AIM OF THE TASK: Put every line of extracted text from the data into a JSON list of strings, one string per line, skipping blank lines. Leave the picture markers out.

Page images and extracted text:
▶
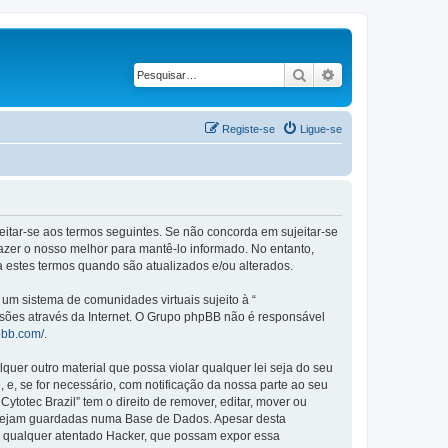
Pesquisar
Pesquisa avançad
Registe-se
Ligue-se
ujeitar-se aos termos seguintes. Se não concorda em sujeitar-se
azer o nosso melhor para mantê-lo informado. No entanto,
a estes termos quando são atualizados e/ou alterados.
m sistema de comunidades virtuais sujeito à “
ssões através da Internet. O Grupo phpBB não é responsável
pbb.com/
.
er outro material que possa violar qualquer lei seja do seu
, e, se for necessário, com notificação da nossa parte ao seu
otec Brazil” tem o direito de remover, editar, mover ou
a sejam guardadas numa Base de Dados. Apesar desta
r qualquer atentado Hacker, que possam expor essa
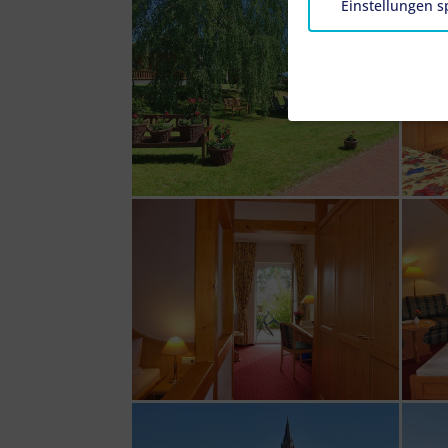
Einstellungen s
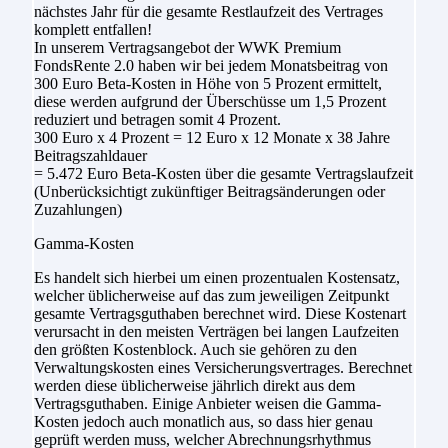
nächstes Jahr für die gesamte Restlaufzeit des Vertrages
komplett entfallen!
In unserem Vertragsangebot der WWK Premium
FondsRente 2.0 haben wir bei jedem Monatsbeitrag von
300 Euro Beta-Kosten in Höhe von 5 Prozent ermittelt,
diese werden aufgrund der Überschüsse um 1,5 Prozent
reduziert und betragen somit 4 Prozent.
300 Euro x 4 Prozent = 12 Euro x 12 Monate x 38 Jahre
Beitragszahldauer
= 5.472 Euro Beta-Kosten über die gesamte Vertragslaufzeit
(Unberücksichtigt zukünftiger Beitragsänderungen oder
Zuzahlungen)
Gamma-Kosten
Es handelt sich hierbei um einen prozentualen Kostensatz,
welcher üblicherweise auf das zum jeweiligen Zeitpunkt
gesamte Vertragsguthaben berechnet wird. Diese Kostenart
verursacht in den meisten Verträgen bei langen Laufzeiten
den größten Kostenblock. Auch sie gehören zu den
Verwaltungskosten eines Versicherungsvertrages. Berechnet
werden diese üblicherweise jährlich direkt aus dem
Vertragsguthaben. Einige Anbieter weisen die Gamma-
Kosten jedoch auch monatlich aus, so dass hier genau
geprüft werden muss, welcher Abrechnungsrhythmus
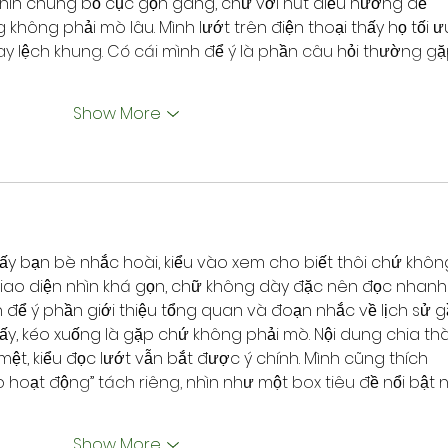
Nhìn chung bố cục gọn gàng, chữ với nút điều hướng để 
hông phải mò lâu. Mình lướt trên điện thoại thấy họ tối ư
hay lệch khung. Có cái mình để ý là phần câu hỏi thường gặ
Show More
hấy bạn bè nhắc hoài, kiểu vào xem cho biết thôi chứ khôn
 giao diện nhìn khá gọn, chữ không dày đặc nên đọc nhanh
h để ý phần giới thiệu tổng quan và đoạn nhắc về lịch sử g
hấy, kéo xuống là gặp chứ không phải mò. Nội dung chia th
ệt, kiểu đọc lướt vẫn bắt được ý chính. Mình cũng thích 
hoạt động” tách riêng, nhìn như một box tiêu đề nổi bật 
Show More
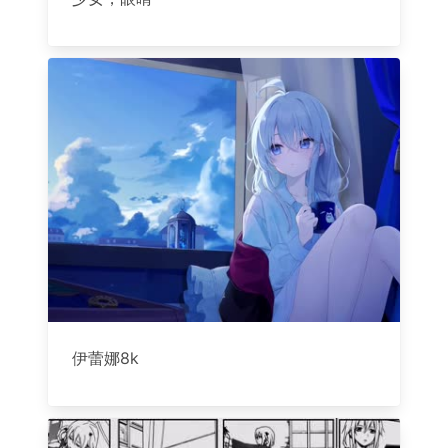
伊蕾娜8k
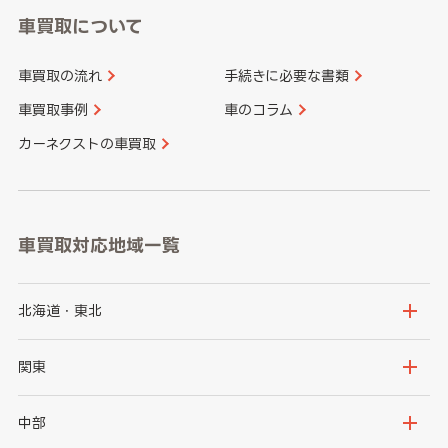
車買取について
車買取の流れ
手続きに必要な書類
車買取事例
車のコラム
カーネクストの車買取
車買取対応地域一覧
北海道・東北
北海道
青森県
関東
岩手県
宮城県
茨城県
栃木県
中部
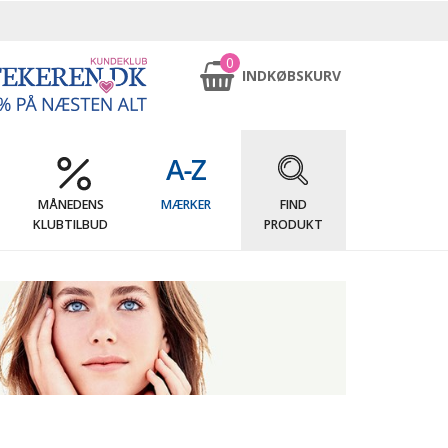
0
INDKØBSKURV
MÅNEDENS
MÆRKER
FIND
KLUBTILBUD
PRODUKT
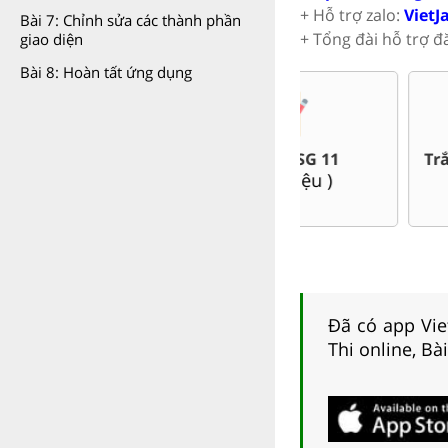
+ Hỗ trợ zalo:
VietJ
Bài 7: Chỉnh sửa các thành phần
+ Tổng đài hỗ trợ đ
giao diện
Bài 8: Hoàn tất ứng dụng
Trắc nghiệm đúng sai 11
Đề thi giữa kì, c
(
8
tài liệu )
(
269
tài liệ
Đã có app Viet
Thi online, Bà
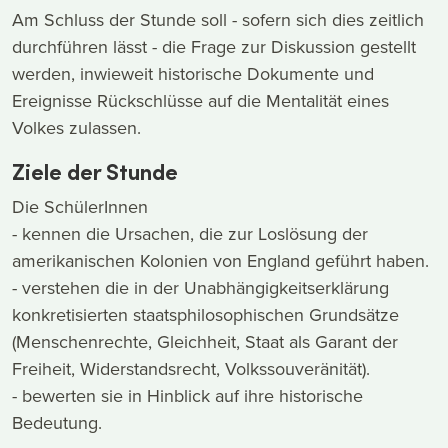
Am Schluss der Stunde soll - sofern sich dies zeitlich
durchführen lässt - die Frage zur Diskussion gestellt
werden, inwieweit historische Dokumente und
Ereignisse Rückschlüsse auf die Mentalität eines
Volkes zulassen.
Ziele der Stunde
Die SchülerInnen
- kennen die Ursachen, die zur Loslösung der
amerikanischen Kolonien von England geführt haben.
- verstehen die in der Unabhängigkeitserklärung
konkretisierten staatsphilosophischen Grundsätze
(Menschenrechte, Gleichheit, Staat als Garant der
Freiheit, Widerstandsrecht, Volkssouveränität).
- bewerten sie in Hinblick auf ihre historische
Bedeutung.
◀
WRITTEN RESPONSE:
[
  "Pesquisar",
  "Pesquisa avançad",
  "Registe-se",
  "Ligue-se",
  "ujeitar-se aos termos seguintes. Se não concorda em sujeitar-se",
  "azer o nosso melhor para mantê-lo informado. No entanto,",
  "a estes termos quando são atualizados e/ou alterados.",
  "m sistema de comunidades virtuais sujeito à “",
  "ssões através da Internet. O Grupo phpBB não é responsável",
  "pbb.com/",
  ".",
  "er outro material que possa violar qualquer lei seja do seu",
  ", e, se for necessário, com notificação da nossa parte ao seu",
  "otec Brazil” tem o direito de remover, editar, mover ou",
  "a sejam guardadas numa Base de Dados. Apesar desta",
  "r qualquer atentado Hacker, que possam expor essa",
  "Einstellungen s",
  "nächstes Jahr für die gesamte Restlaufzeit des Vertrages",
  "komplett entfallen!",
  "In unserem Vertragsangebot der WWK Premium",
  "FondsRente 2.0 haben wir bei jedem Monatsbeitrag von",
  "300 Euro Beta-Kosten in Höhe von 5 Prozent ermittelt,",
  "diese werden aufgrund der Überschüsse um 1,5 Prozent",
  "reduziert und betragen somit 4 Prozent.",
  "300 Euro x 4 Prozent = 12 Euro x 12 Monate x 38 Jahre",
  "Beitragszahldauer",
  "= 5.472 Euro Beta-Kosten über die gesamte Vertragslaufzeit",
  "(Unberücksichtigt zukünftiger Beitragsänderungen oder",
  "Zuzahlungen)",
  "Gamma-Kosten",
  "Es handelt sich hierbei um einen prozentualen Kostensatz,",
  "welcher üblicherweise auf das zum jeweiligen Zeitpunkt",
  "gesamte Vertragsguthaben berechnet wird. Diese Kostenart",
  "verursacht in den meisten Verträgen bei langen Laufzeiten",
  "den größten Kostenblock. Auch sie gehören zu den",
  "Verwaltungskosten eines Versicherungsvertrages. Berechnet",
  "werden diese üblicherweise jährlich direkt aus dem",
  "Vertragsguthaben. Einige Anbieter weisen die Gamma-",
  "Kosten jedoch auch monatlich aus, so dass hier genau",
  "geprüft werden muss, welcher Abrechnungsrhythmus",
  "Nhìn chung bố cục gọn gàng, chữ với nút điều hướng để ",
  "hông phải mò lâu. Mình lướt trên điện thoại thấy họ tối ư",
  "hay lệch khung. Có cái mình để ý là phần câu hỏi thường gặ",
  "Show More",
  "hấy bạn bè nhắc hoài, kiểu vào xem cho biết thôi chứ khôn",
  " giao diện nhìn khá gọn, chữ không dày đặc nên đọc nhanh",
  "h để ý phần giới thiệu tổng quan và đoạn nhắc về lịch sử g",
  "hấy, kéo xuống là gặp chứ không phải mò. Nội dung chia th",
  "ệt, kiểu đọc lướt vẫn bắt được ý chính. Mình cũng thích ",
  "hoạt động” tách riêng, nhìn như một box tiêu đề nổi bật ",
  "Show More",
  "伊蕾娜8k",
  "車買取について",
  "車買取の流れ",
  "手続きに必要な書類",
  "車買取事例",
  "車のコラム",
  "カーネクストの車買取",
  "車買取対応地域一覧",
  "北海道・東北",
  "北海道",
  "青森県",
  "関東",
  "岩手県",
  "宮城県",
  "茨城県",
  "栃木県",
  "中部",
  "0",
  "INDKØBSKURV",
  "MÅNEDENS",
  "MÆRKER",
  "FIND",
  "KLUBTILBUD",
  "PRODUKT",
  "+ Hỗ trợ zalo:",
  "VietJ",
  "Bài 7: Chỉnh sửa các thành phần",
  "+ Tổng đài hỗ trợ đ",
  "giao diện",
  "Bài 8: Hoàn tất ứng dụng",
  "Trắc nghiệm đúng sai 11",
  "Đề thi giữa kì, c",
  "(",
  "8",
  "tài liệu )",
  "(",
  "269",
  "tài liệ",
  "Đã có app Viet",
  "Thi online, Bà",
  "Am Schluss der Stunde soll - sofern sich dies zeitlich",
  "durchführen lässt - die Frage zur Diskussion gestellt",
  "werden, inwieweit historische Dokumente und",
  "Ereignisse Rückschlüsse auf die Mentalität eines",
  "Volkes zulassen.",
  "Ziele der Stunde",
  "Die SchülerInnen",
  "- kennen die Ursachen, die zur Loslösung der",
  "amerikanischen Kolonien von England geführt haben.",
  "- verstehen die in der Unabhängigkeitserklärung",
  "konkretisierten staatsphilosophischen Grundsätze",
  "(Menschenrechte, Gleichheit, Staat als Garant der",
  "Freiheit, Widerstandsrecht, Volkssouveränität).",
  "- bewerten sie in Hinblick auf ihre historische",
  "Bedeutung."
]